> EXERCISE BRIEF: Exclude the pictures, then copy all remaining records exactly.

==============================

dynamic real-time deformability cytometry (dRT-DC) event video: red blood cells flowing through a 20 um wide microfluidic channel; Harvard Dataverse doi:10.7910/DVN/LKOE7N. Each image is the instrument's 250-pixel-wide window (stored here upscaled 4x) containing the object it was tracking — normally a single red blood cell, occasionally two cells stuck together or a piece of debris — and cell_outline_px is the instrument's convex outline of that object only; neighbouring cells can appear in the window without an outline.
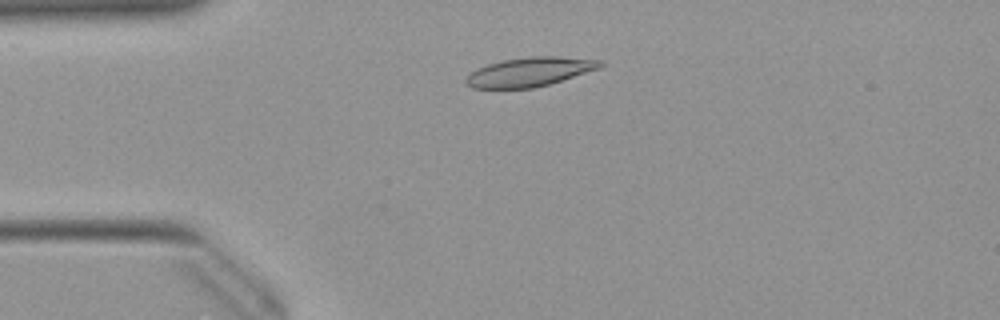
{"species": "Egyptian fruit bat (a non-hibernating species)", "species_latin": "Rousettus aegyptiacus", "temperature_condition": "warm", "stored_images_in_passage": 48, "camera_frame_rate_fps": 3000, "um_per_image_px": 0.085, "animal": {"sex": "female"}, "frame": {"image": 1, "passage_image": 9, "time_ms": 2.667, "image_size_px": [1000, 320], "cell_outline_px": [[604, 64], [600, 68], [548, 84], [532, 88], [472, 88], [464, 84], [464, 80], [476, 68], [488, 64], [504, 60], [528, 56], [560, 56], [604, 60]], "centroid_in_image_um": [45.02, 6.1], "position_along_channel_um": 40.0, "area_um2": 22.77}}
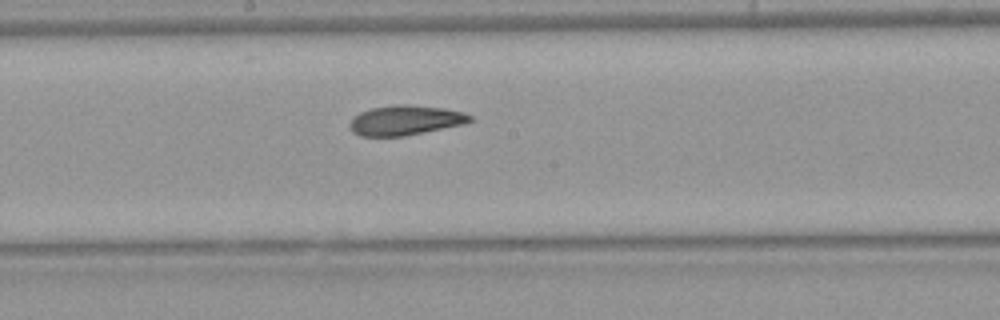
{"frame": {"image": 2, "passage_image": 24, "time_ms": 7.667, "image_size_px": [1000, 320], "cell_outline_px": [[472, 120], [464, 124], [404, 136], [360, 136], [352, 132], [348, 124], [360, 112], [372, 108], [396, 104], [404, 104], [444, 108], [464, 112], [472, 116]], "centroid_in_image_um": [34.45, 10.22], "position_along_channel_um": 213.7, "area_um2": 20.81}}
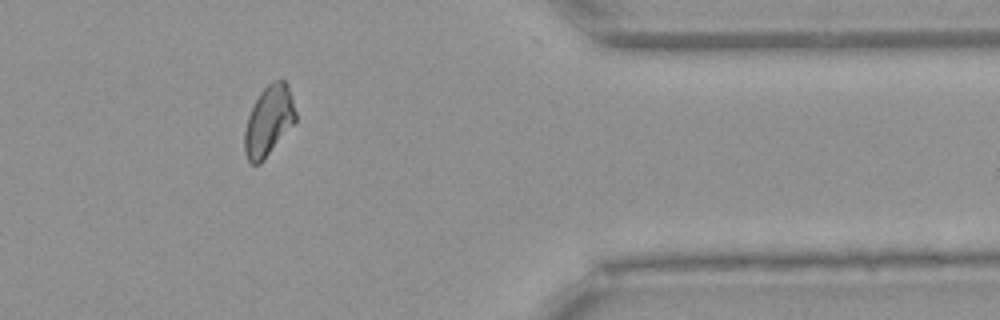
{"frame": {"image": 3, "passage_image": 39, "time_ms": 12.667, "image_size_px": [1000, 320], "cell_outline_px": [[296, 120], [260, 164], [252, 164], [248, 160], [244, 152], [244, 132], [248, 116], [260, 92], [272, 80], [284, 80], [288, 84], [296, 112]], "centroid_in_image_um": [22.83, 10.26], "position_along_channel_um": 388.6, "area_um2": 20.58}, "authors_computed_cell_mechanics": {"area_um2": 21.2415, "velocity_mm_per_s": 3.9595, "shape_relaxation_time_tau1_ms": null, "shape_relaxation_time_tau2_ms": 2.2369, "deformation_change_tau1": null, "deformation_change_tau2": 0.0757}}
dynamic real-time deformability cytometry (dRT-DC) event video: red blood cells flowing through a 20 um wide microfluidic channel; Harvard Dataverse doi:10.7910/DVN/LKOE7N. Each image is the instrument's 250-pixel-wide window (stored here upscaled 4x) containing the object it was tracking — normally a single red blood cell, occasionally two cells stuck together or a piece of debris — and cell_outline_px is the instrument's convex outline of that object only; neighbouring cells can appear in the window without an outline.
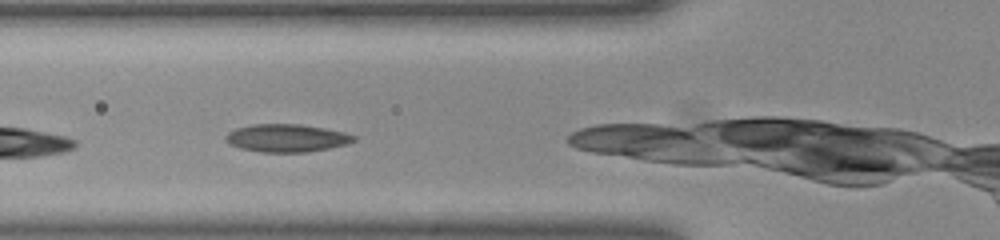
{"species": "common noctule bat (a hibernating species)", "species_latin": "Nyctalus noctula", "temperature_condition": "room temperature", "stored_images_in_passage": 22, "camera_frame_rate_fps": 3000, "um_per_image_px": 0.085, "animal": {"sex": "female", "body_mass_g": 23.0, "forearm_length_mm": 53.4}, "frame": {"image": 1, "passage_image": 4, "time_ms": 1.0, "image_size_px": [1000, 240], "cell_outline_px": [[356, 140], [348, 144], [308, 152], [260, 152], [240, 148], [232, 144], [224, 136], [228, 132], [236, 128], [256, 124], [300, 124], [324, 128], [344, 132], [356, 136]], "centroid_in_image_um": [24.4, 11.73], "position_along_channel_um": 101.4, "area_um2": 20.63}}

==============================

> PROBLEM SOLUTION:
dynamic real-time deformability cytometry (dRT-DC) event video: red blood cells flowing through a 20 um wide microfluidic channel; Harvard Dataverse doi:10.7910/DVN/LKOE7N. Each image is the instrument's 250-pixel-wide window (stored here upscaled 4x) containing the object it was tracking — normally a single red blood cell, occasionally two cells stuck together or a piece of debris — and cell_outline_px is the instrument's convex outline of that object only; neighbouring cells can appear in the window without an outline.
{"species": "Egyptian fruit bat (a non-hibernating species)", "species_latin": "Rousettus aegyptiacus", "temperature_condition": "warm", "stored_images_in_passage": 48, "camera_frame_rate_fps": 3000, "um_per_image_px": 0.085, "animal": {"sex": "female"}, "frame": {"image": 1, "passage_image": 9, "time_ms": 2.667, "image_size_px": [1000, 320], "cell_outline_px": [[604, 64], [600, 68], [548, 84], [532, 88], [472, 88], [464, 84], [464, 80], [476, 68], [488, 64], [504, 60], [528, 56], [560, 56], [604, 60]], "centroid_in_image_um": [45.02, 6.1], "position_along_channel_um": 40.0, "area_um2": 22.77}}
{"frame": {"image": 2, "passage_image": 24, "time_ms": 7.667, "image_size_px": [1000, 320], "cell_outline_px": [[472, 120], [464, 124], [404, 136], [360, 136], [352, 132], [348, 124], [360, 112], [372, 108], [396, 104], [404, 104], [444, 108], [464, 112], [472, 116]], "centroid_in_image_um": [34.45, 10.22], "position_along_channel_um": 213.7, "area_um2": 20.81}}
{"frame": {"image": 3, "passage_image": 39, "time_ms": 12.667, "image_size_px": [1000, 320], "cell_outline_px": [[296, 120], [260, 164], [252, 164], [248, 160], [244, 152], [244, 132], [248, 116], [260, 92], [272, 80], [284, 80], [288, 84], [296, 112]], "centroid_in_image_um": [22.83, 10.26], "position_along_channel_um": 388.6, "area_um2": 20.58}, "authors_computed_cell_mechanics": {"area_um2": 21.2415, "velocity_mm_per_s": 3.9595, "shape_relaxation_time_tau1_ms": null, "shape_relaxation_time_tau2_ms": 2.2369, "deformation_change_tau1": null, "deformation_change_tau2": 0.0757}}
dynamic real-time deformability cytometry (dRT-DC) event video: red blood cells flowing through a 20 um wide microfluidic channel; Harvard Dataverse doi:10.7910/DVN/LKOE7N. Each image is the instrument's 250-pixel-wide window (stored here upscaled 4x) containing the object it was tracking — normally a single red blood cell, occasionally two cells stuck together or a piece of debris — and cell_outline_px is the instrument's convex outline of that object only; neighbouring cells can appear in the window without an outline.
{"species": "common noctule bat (a hibernating species)", "species_latin": "Nyctalus noctula", "temperature_condition": "room temperature", "stored_images_in_passage": 22, "camera_frame_rate_fps": 3000, "um_per_image_px": 0.085, "animal": {"sex": "female", "body_mass_g": 23.0, "forearm_length_mm": 53.4}, "frame": {"image": 1, "passage_image": 4, "time_ms": 1.0, "image_size_px": [1000, 240], "cell_outline_px": [[356, 140], [348, 144], [308, 152], [260, 152], [240, 148], [232, 144], [224, 136], [228, 132], [236, 128], [256, 124], [300, 124], [324, 128], [344, 132], [356, 136]], "centroid_in_image_um": [24.4, 11.73], "position_along_channel_um": 101.4, "area_um2": 20.63}}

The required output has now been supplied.